» Source information
::::::

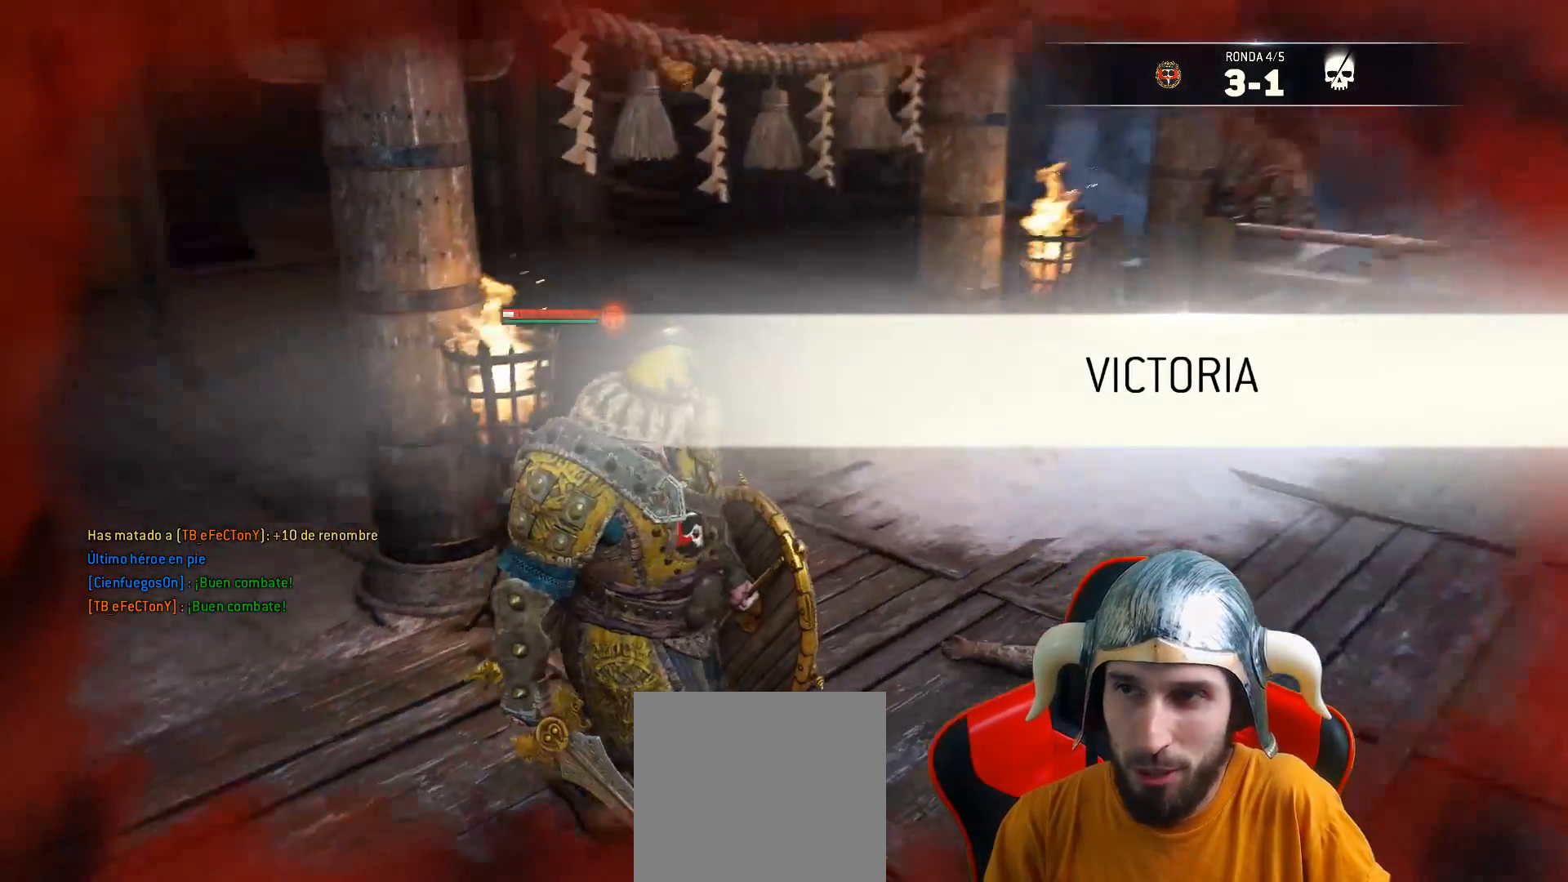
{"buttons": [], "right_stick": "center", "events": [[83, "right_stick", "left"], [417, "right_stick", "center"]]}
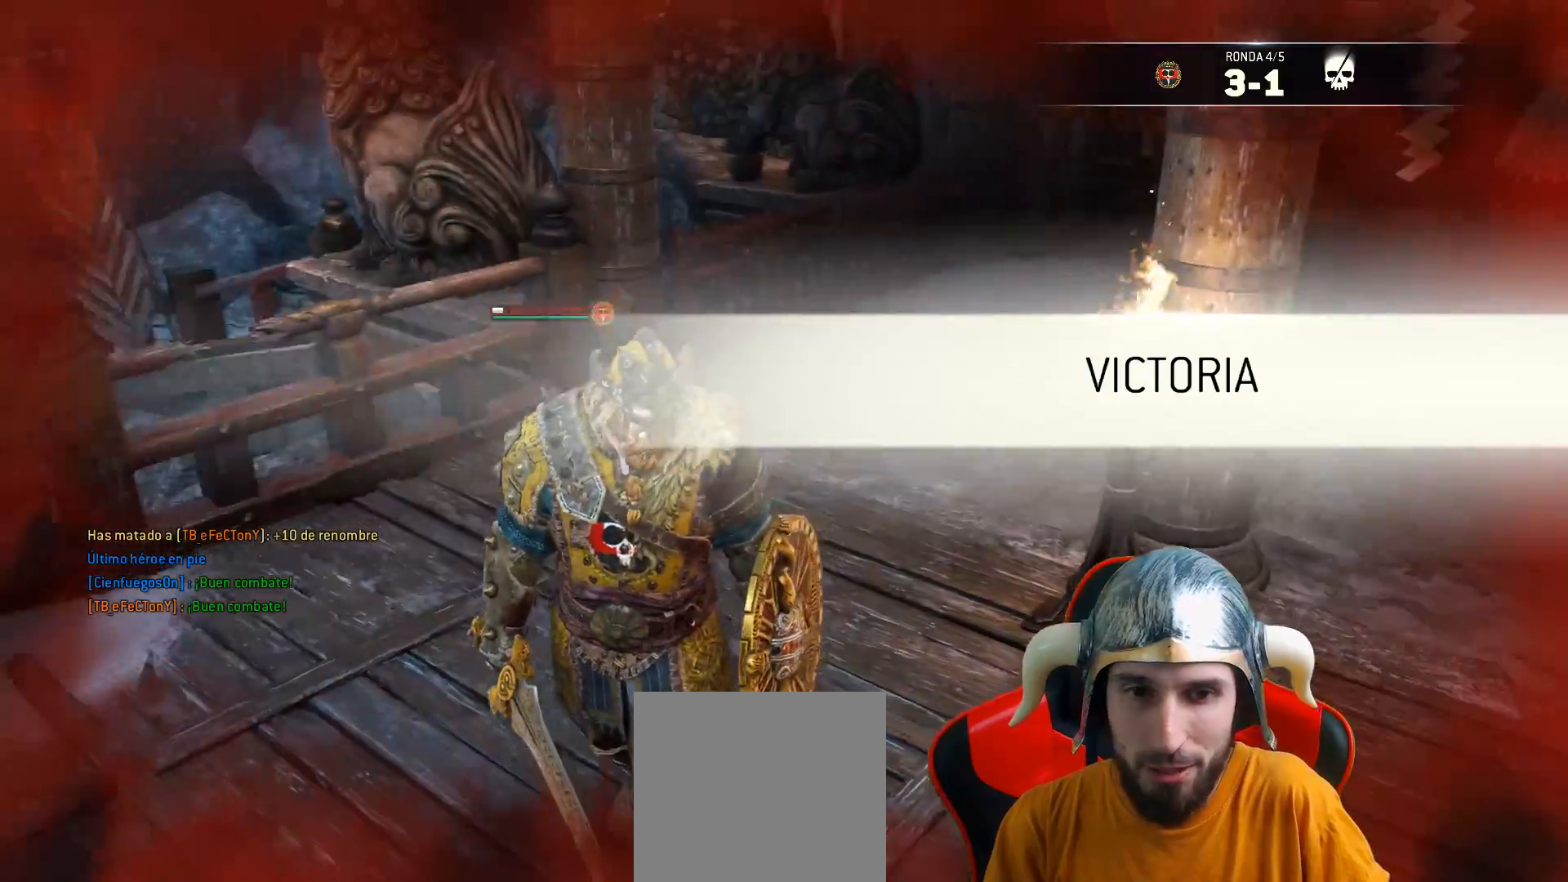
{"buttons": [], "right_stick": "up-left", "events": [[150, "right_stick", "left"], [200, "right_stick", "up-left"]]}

::::::

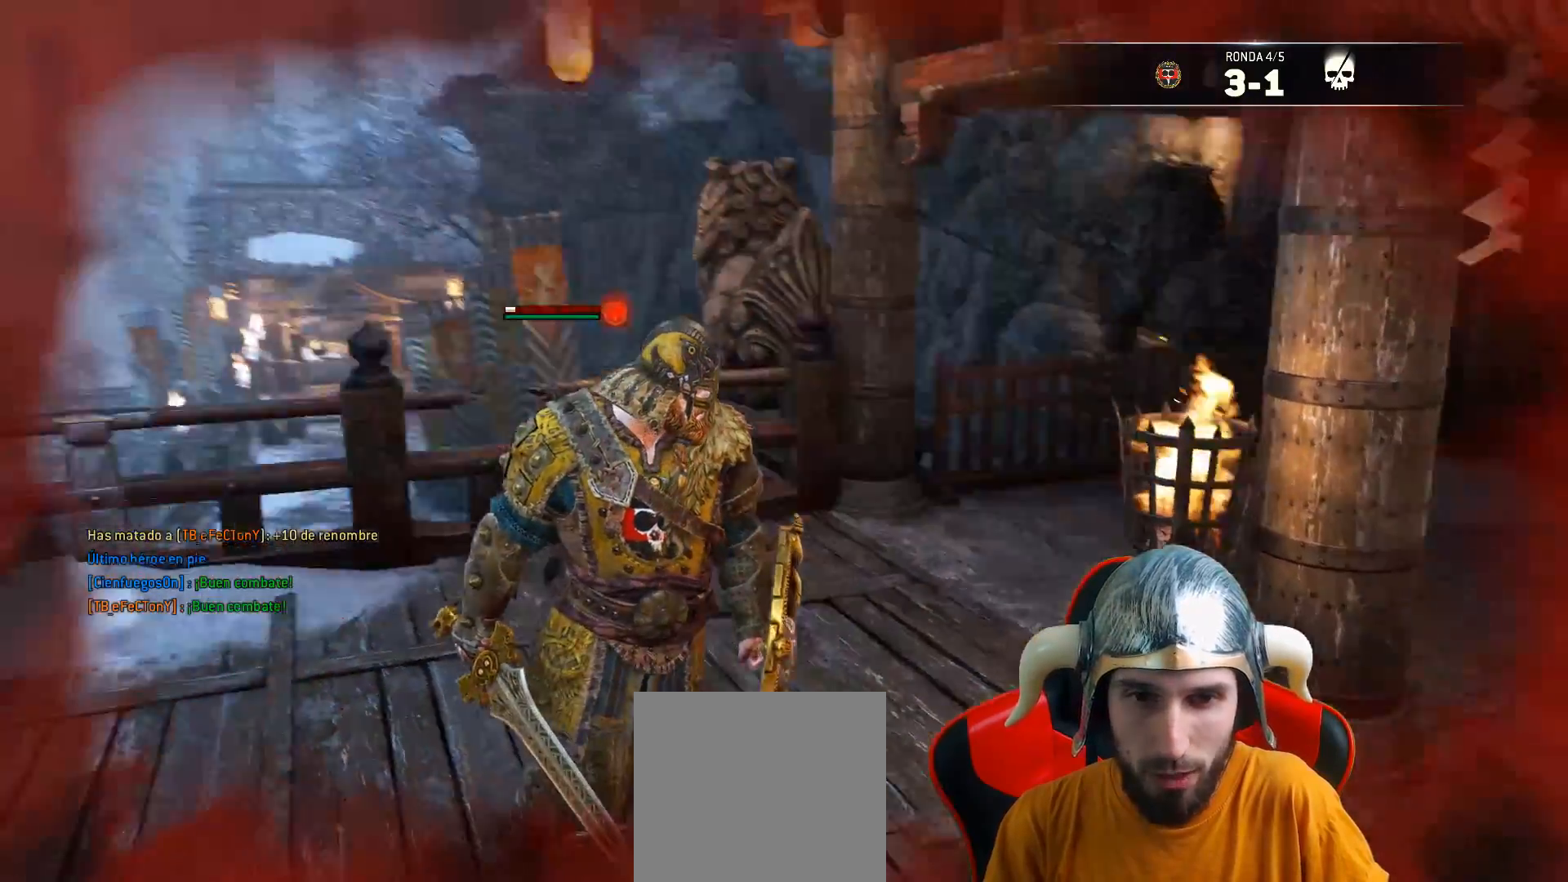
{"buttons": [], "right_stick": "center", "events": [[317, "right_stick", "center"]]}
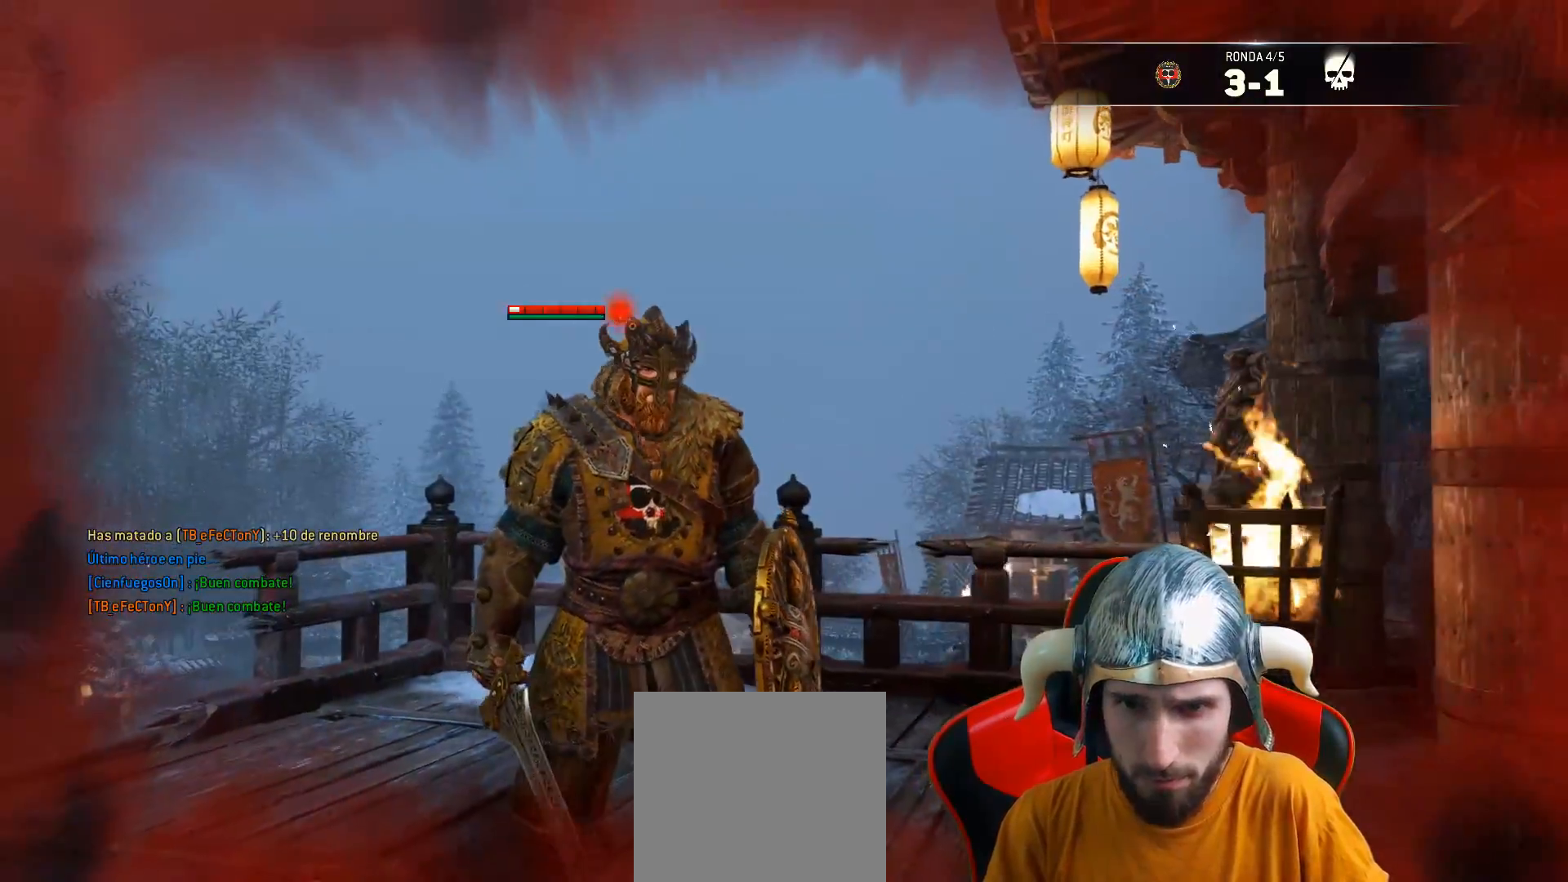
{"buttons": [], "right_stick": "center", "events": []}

::::::

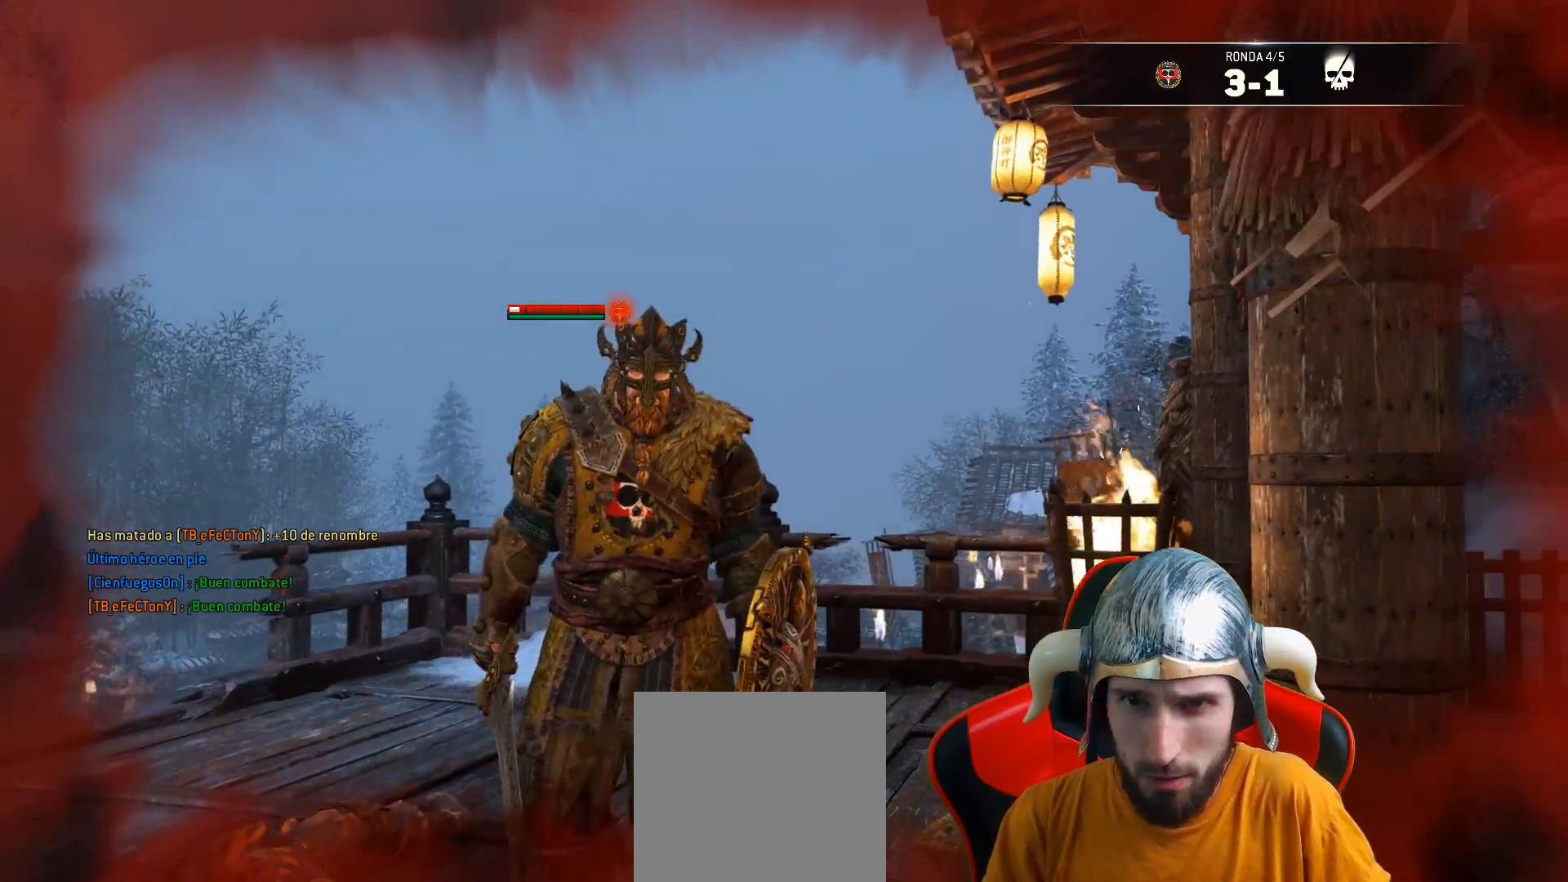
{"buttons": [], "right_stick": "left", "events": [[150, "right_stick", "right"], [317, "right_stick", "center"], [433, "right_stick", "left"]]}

::::::

In the records above, find each line with the string "left" and list it.

{"buttons": [], "right_stick": "center", "events": [[83, "right_stick", "left"], [417, "right_stick", "center"]]}
{"buttons": [], "right_stick": "up-left", "events": [[150, "right_stick", "left"], [200, "right_stick", "up-left"]]}
{"buttons": [], "right_stick": "left", "events": [[150, "right_stick", "right"], [317, "right_stick", "center"], [433, "right_stick", "left"]]}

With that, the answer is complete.